Of course, there have
been other things going on as well. (Here is where this column starts
to be less about the West brouhaha.) On New Year's Eve-right in
the middle of when West and Summers were brewing and ha-ha-ing all
over the national press-a grim incident took place in Trenton. I
read about it in the local papers; I don't think it made The New
York Times. It seems a 23-year-old aspiring boxer named William
Davis had an argument with the mother of his infant child. The woman,
reportedly, had taken out a restraining order against Davis, but-"lost
in love," in the words of his coach-Davis confronted her anyway
on that last night of the year. The police were called and came.
Davis had a gun. He wounded two officers. Two other officers shot
and killed Davis. It was all over in an instant.
I found the story very
sad-a troubled life ended in violence, a tragic moment that will
leave other lives scarred and troubled. Yet what also struck me
about the incident was how remote it seemed, how utterly foreign
to the university community I live in or the commuting/corporate
world in which I work. In Princeton, we worry about anthrax (after
all, our post office was closed down for a matter of days!), or
about whether our Christmas flight to Paris will be safe.

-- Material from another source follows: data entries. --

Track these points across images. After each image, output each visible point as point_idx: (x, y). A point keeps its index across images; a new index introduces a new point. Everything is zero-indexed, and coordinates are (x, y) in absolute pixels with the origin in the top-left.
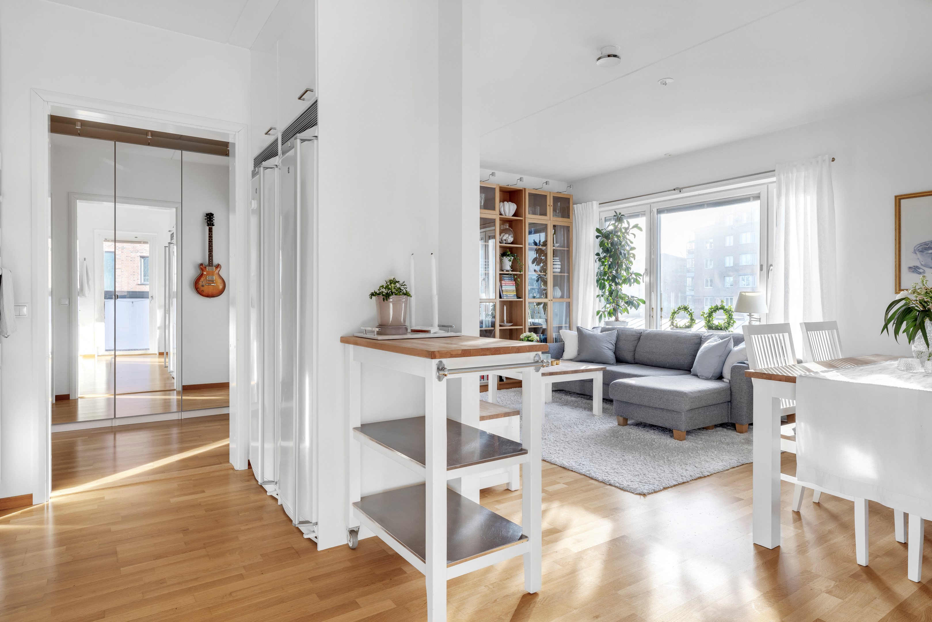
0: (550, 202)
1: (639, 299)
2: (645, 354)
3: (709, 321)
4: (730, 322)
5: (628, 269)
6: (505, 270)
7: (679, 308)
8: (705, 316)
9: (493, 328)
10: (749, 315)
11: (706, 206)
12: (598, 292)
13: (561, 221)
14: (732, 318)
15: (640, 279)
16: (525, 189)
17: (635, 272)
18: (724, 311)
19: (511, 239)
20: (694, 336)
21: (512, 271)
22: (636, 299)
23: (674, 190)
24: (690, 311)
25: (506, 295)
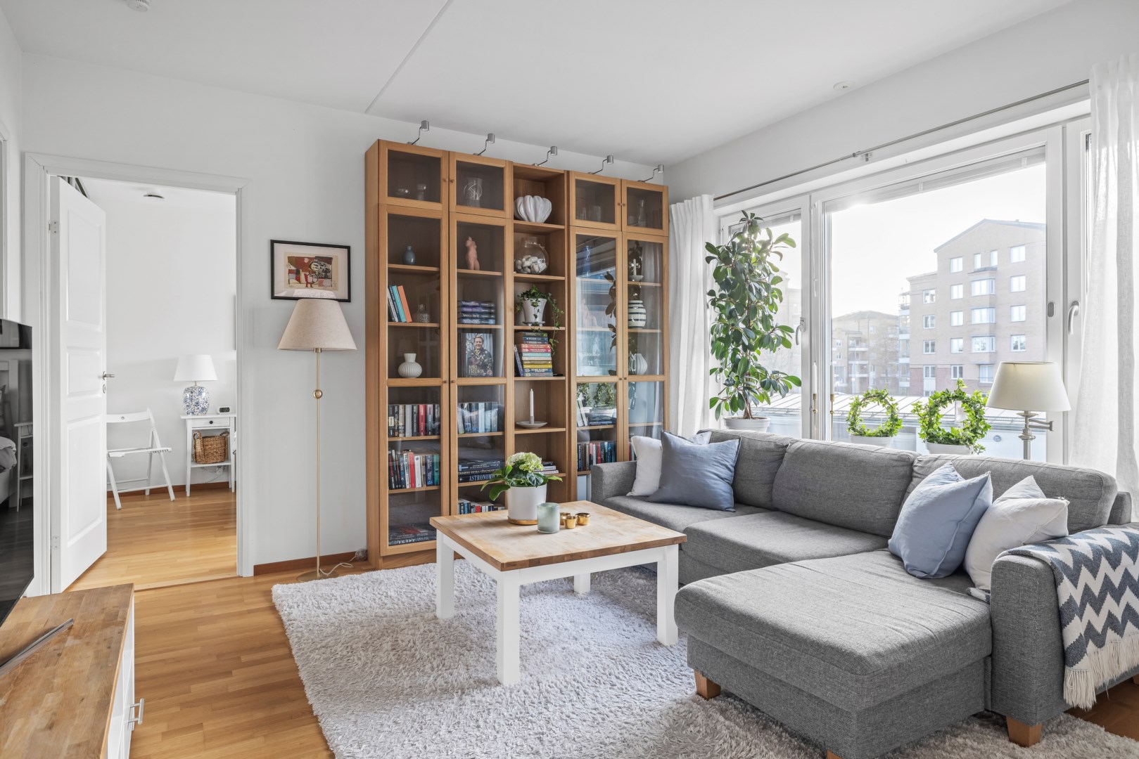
0: (621, 198)
1: (788, 377)
2: (791, 492)
3: (930, 424)
4: (977, 429)
5: (766, 320)
6: (530, 323)
7: (867, 395)
8: (922, 412)
9: (500, 433)
10: (1023, 416)
11: (921, 187)
12: (714, 362)
13: (643, 234)
14: (981, 420)
15: (791, 338)
16: (568, 172)
17: (780, 324)
18: (964, 402)
19: (540, 265)
20: (896, 460)
21: (544, 325)
22: (782, 376)
23: (854, 155)
24: (891, 403)
25: (530, 369)
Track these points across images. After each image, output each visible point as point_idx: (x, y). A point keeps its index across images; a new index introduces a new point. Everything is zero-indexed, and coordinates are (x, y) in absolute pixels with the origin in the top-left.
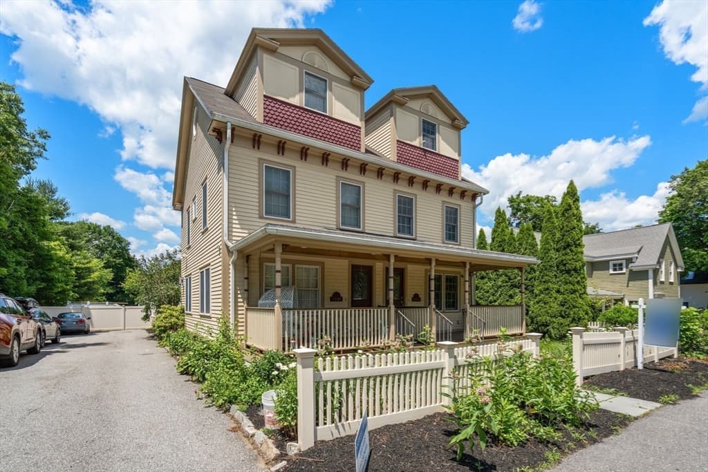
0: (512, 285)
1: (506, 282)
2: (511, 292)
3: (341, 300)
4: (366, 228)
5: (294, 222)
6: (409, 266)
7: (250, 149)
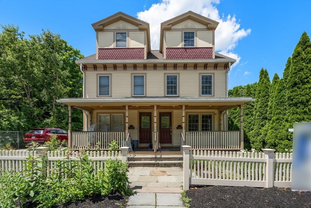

We tend
not to worry about gun-toting ex-boyfriends. We get all worked up
about people shooting deer, not each other. At Davis's funeral,
held at the Union Baptist Church in Trenton (and reported in the
Trenton Times), the Rev. Simeon D. Spencer spoke of this profound
and troubling separation. "Look at Trenton and look at Princeton,"
he said. "We are not 15 miles apart. We are worlds apart."
Spencer offered no solution,
and goodness knows I have none to offer here. The question of just
what Princeton's-or any university's-place in the community should
be is far from a Dinky one. It occurs to me, though, that as we
natter on about the Cornel West and Lawrence Summers and faculty
raids, we would do well to remember that such affairs, no matter
how heady or high-powered, are not exactly issues of life or death.